Give the entries again exactly as they appear, but without the images.

____________________

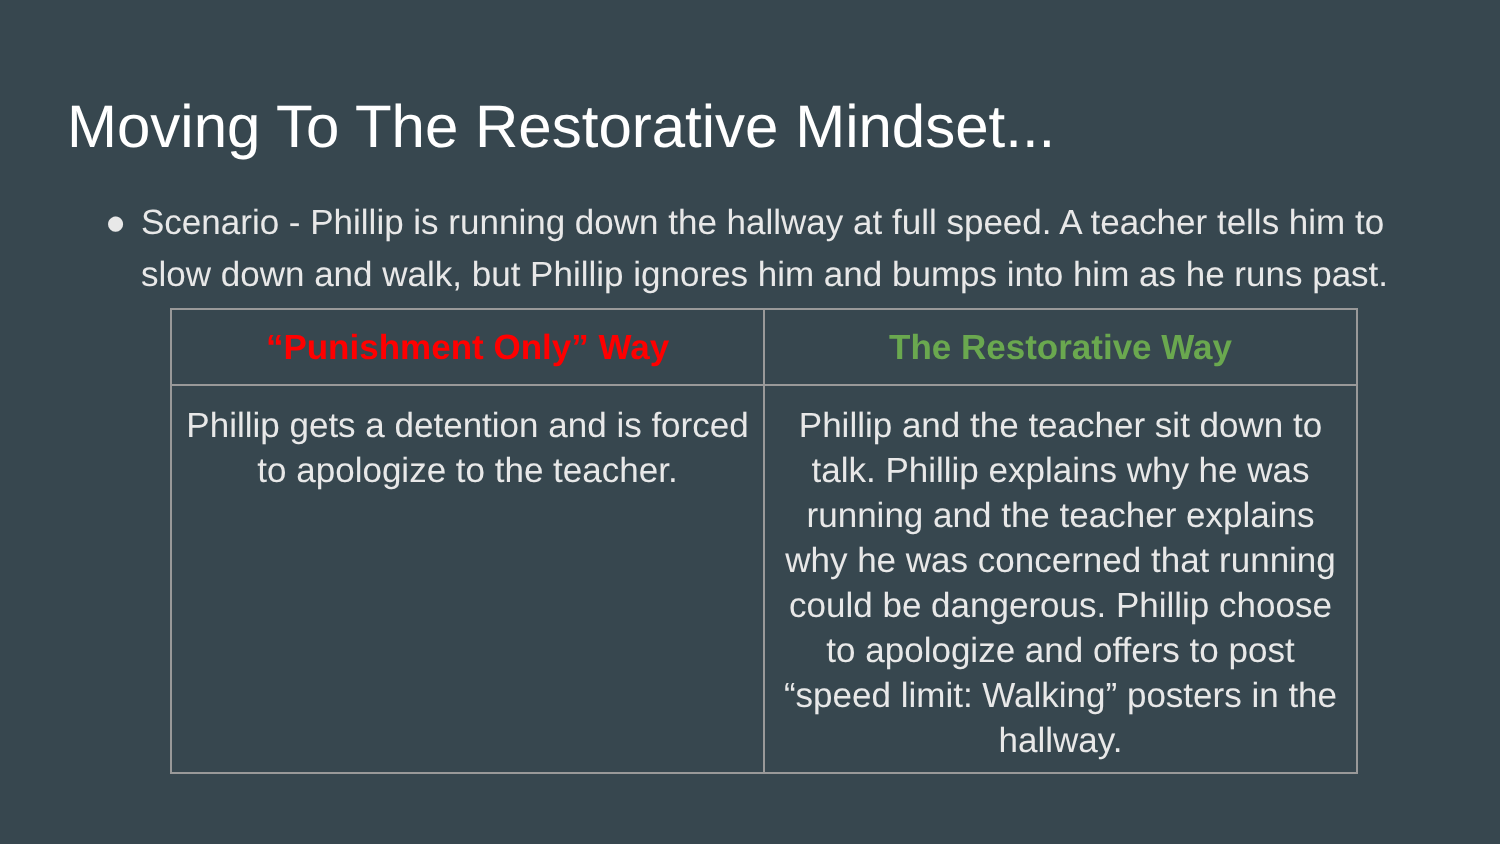Moving To The Restorative Mindset...
● Scenario - Phillip is running down the hallway at full speed. A teacher tells him to slow down and walk, but Phillip ignores him and bumps into him as he runs past.
| “Punishment Only” Way | The Restorative Way |
| --- | --- |
| Phillip gets a detention and is forced to apologize to the teacher. | Phillip and the teacher sit down to talk. Phillip explains why he was running and the teacher explains why he was concerned that running could be dangerous. Phillip choose to apologize and offers to post “speed limit: Walking” posters in the hallway. |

____________________

### Completed exercise:
Moving To The Restorative Mindset...
● Scenario - Phillip is running down the hallway at full speed. A teacher tells him to slow down and walk, but Phillip ignores him and bumps into him as he runs past.
| “Punishment Only” Way | The Restorative Way |
| --- | --- |
| Phillip gets a detention and is forced to apologize to the teacher. | Phillip and the teacher sit down to talk. Phillip explains why he was running and the teacher explains why he was concerned that running could be dangerous. Phillip choose to apologize and offers to post “speed limit: Walking” posters in the hallway. |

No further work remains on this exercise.